Josée Yvon: la femme la plus dangereuse du Québec

Peu connue en France, l’autrice canadienne Josée Yvon nous a laissé des récits au féminisme mordant et des pages incandescentes sur les vies underground. Cet article est initialement paru dans le numéro 10 du zine papier LE GOSPEL, disponible ici.

Ian Svenonius le chantait, Andrew Weatherall le défendait haut et fort: « music is not for everyone« . Une façon d’affirmer que ce n’est pas dans la facilité que l’Art le plus précieux se modèle en totale opposition avec l’ère du plaisir immédiat et de la simplification extrême entamée dans la seconde moitié du XXème siècle. La littérature de Josée Yvon, non plus, n’est pas « pour tout le monde ». Cela n’a rien à voir avec la langue utilisée, les thèmes ou encore les images convoquées. Non, les mots de l’auteure québécoise sont accessibles à tout un chacun pour peu qu’on souhaite renouer avec la force viscérale du langage. Mais elle exige un abandon total auquel tout un chacun n’est pas forcément prêt. La littérature est un vaisseau poétique qui sert (aussi) à comprendre le monde qui nous entoure, nous façonne, nous malaxe et nous asservit. Josée Yvon était, à sa façon unique, un rempart contre la violence sociétale, un incendie brûlant capable de réchauffer les cœurs des laissé(e)s pour compte et de venger les êtres abandonnés sur le trottoir par la normalité.

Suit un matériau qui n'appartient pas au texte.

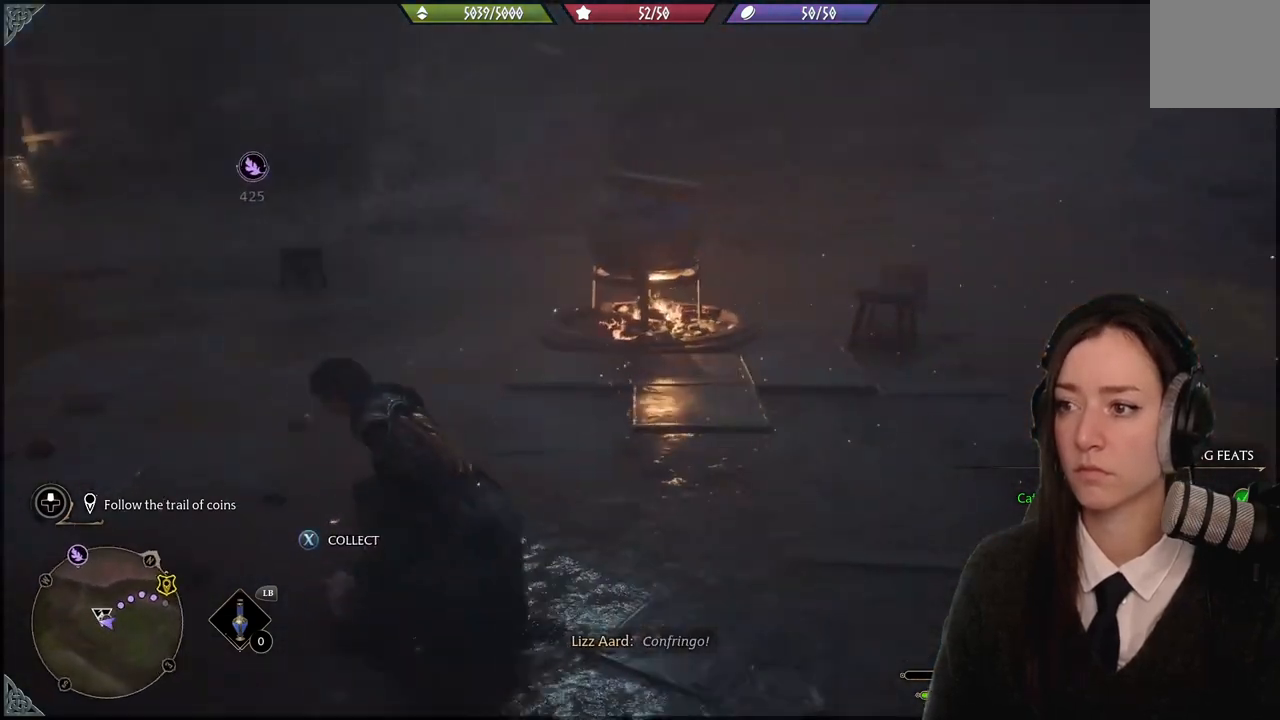
{"buttons": [], "left_stick": "center", "right_stick": "center", "events": []}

Née à Montréal en 1950, Josée Yvon a exercé un paquet de métiers en parallèle de ses activités d’écriture (qui rassemblent fictions, poèmes et théâtre). Loin de l’insouciance hippie 70’s, ses premiers recueils semblent documenter une frange cachée de la vie montréalaise, celle peuplée de femmes soumises à la violence masculine: junkies, danseuses, fugueuses, prostituées, celles qu’elle appelle ses « sœurs rock » et qui se sont pris le libéralisme 80’s en pleine gueule. 

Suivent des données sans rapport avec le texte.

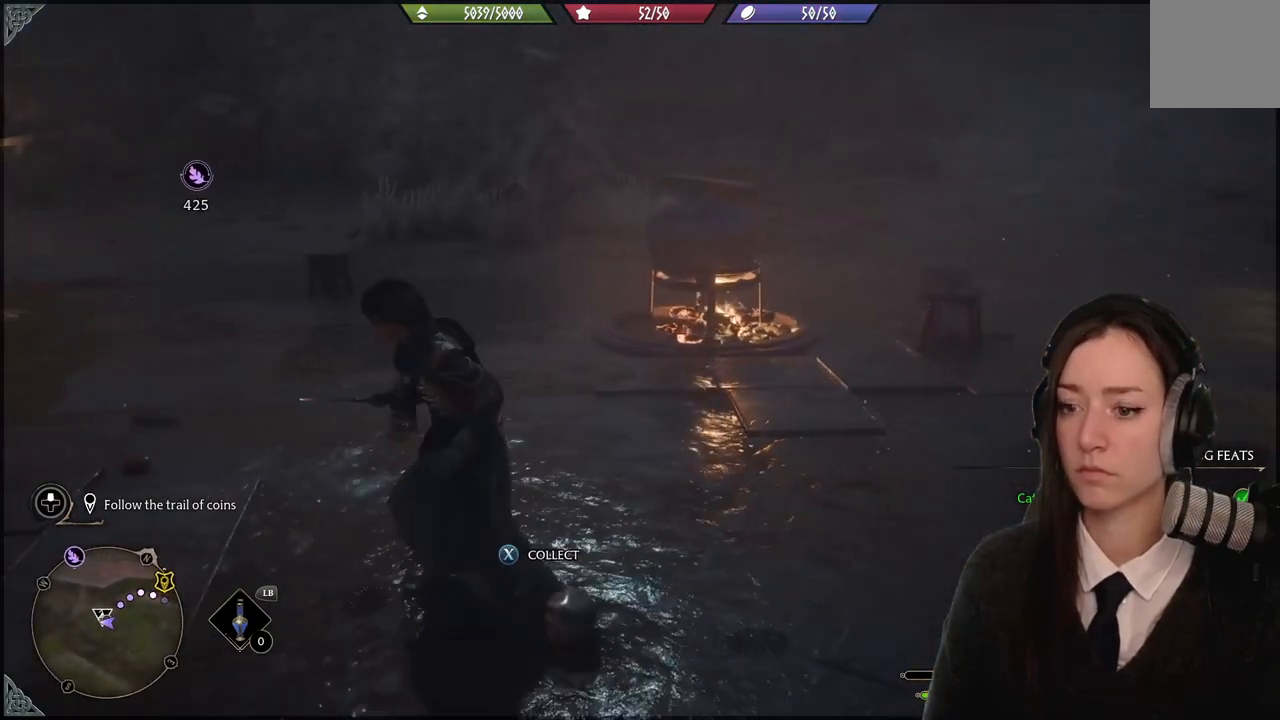
{"buttons": [], "left_stick": "down-left", "right_stick": "center", "events": [[300, "X", "down"], [367, "X", "up"], [501, "left_stick", "down-left"]]}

Au début des années 1960, le Québec fait sa « Révolution Tranquille », une période de transition et de décléricalisation qui voit le pays ouvrir ses portes à une présence plus importante du gouvernement dans ses affaires. C’est aussi à cette époque que les souverainistes (qui veulent un « Québec Libre ») prennent davantage d’importance. A la différence de la France, Mai 1968 n’est pas un moment de grandes tensions sociales. Les contre-cultures sont arrivées au Canada via les déserteurs américains fuyant la conscription du Vietnam. Ils importent avec eux les idéaux hippies qui se diluent dans l’exception culturelle québécoise. Dans les années 1970, des mouvements artistiques émergent, le Jazz Libre en particulier qui amalgame autour de lui poètes, écrivain.es, dramaturges. En 1980, le parti souverainiste organise un référendum (qui donnera à cette nouvelle ère le nom de « Québec référendaire »). Il est défait mais traduit un élan nationaliste important. En réaction à cela se forme une véritable contre-culture punk qui se démarque largement du mouvement prog rock/jazz nationaliste de la décennie précédente (mené par Robert Charlebois entre autres). Influencé par des groupes anarchistes européens comme Crass ou Poison Girls, un rejet du patriarcat et des revendications pro-féministes (irriguées par la littérature américaine pro-sexe et lesbienne) et une vitalité particulière des expressions « multi-médias » (danse, vidéos, performances), l’underground québécois est actif mais particulièrement précaire. Le gouvernement canadien prendra pleinement conscience des enjeux de rayonnement culturel rendus possibles par ses artistes dans les années 1990. Avant cela, artistes et marginaux crèvent la dalle. C’est cette époque en particulier que documente de manière brute et brutale Josée Yvon.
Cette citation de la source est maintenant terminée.